The book is split into two main parts: the first consists of short (but detailed) overviews of the various sub-disciplines of analysis from which results are required to develop later results, and the second part is devoted to developing the theories of the various kinds of special functions. The sheer breadth of topics and material that this book covers is utterly incredible. The major topics covered in the first part of the book are convergence theorems, integration-related theories, series expansions of functions and differential/integral equation theories, each of which are split into two or three chapters. The reader is assumed to be familiar with some of the subjects here and these chapters are intended more as a review, but they are still quite self-contained and will also appeal to those who have not encountered the subjects yet. (I am only 16 and know no more than ODEs and a little real analysis, but I learned some material from this)
The second section, which is really the heart of the book, starts off with a detailed treatment of the fundamental gamma and related functions, followed by a chapter on the famous zeta function and its unusual properties. The book then covers the hypergeometric functions - the focus is on the 1F1 and 2F1 types, being ODE solutions - which are perhaps the cornerstone of this field, followed the special cases of Bessel and Legendre functions. There are a number of ways of developing and teaching the ideas regarding these functions; this book mainly uses the differential equation approach, starting by defining these functions as solutions to ODEs and going from there. There is also a chapter on physics applications (using these functions to solve physics equations), which is sure to please the more applied math readers. The next three chapters are devoted to elliptic functions, covering the theta, Jacobi and Weierstrass types. (one chapter on each) The two remaining chapters are on Mathieu functions and ellipsoidal harmonic functions. Along the way, some additional functions are also sometimes mentioned in the problem sets. (barnes G, appell, and a few others) About the only room for improvement here would be some analyses of named integrals (EI, fresnel, etc.) and inverse functions (lambert W log, inverse elliptics, etc.), and perhaps more on multivariable hypergeometrics, but these things are not a big deal considering how much else appears in here, and I have not really seen any book out there that covers these anyway.

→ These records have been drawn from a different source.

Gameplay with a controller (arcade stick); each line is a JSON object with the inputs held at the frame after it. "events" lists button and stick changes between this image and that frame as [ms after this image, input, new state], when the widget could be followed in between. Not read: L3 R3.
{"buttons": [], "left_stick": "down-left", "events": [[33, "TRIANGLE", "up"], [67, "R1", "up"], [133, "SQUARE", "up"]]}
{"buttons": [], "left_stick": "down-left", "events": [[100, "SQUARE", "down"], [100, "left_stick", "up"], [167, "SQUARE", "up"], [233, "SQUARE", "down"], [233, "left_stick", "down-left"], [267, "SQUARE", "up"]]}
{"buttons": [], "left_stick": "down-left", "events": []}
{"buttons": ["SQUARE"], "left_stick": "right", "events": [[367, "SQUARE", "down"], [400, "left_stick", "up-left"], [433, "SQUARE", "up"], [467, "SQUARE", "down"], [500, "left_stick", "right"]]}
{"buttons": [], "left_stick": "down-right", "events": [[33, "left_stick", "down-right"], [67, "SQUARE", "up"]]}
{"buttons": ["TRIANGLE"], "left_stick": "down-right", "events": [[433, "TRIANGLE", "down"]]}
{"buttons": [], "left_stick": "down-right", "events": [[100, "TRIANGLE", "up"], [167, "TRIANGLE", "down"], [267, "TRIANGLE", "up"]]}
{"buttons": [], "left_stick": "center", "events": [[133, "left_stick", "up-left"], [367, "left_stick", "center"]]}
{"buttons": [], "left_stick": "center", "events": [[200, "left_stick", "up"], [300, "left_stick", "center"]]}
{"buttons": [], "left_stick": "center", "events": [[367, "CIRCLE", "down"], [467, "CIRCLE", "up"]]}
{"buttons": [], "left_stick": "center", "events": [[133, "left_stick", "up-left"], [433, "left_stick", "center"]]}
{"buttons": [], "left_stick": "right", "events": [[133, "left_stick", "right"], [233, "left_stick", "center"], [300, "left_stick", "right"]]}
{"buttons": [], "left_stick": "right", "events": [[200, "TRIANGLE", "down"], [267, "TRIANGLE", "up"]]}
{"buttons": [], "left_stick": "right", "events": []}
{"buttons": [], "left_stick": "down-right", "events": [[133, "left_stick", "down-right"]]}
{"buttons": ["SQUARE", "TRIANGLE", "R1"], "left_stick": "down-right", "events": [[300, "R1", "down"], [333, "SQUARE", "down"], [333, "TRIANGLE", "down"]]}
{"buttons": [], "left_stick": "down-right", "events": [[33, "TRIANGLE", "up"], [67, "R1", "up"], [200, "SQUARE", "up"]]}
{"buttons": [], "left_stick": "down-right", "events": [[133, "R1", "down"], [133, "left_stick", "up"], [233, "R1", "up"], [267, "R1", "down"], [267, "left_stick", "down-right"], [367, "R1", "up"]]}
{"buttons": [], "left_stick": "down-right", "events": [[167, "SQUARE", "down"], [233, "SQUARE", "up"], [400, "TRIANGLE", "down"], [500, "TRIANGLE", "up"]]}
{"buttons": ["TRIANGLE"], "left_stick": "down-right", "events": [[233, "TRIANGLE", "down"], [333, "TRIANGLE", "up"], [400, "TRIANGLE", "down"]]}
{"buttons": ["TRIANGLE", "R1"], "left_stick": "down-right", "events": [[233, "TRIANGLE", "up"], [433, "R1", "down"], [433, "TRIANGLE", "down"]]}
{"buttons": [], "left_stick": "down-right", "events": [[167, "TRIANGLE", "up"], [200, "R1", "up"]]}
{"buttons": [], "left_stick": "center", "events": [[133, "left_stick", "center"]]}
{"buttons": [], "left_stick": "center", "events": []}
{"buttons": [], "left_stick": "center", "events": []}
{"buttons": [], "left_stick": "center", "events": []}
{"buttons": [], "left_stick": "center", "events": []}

Each chapter has several subsections, usually one on each major theorem or property of the function in question, and these consist of the main discussion and proof, a few corollaries, and a couple of exercises that illustrate the usage of the theorem. At the end of the chapter, some more sets of problems are given; these mostly consist of proving identities and formulas involving the functions, so answers are not needed, but it would be nice if there was a showed-work solutions book available for students. The problems themselves are very well designed and some really require the use of novel methods of proof to obtain the result. The language is a bit in the older style with some unconventional spelling and usage, but it does not detract from the subject material at all (actually, I personally liked this form of writing), and the price is about right.
The only real complaint I have with this book has nothing to do with its content; it is the printing quality. The text font is simply too small in a number of places and also sometimes looks "washed out;" while it is still readable, such a classic gem as this definitely deserves a better effort on the publisher's part. (one of CUP's other works on the same subject, Special Functions by Andrews et al, has much better printing, although is not as good as this in other respects)
For those interested in the field of special functions and looking for something to start off with, A Course of Modern Analysis would be, hands down, my first recommendation. You cannot really do much better than this.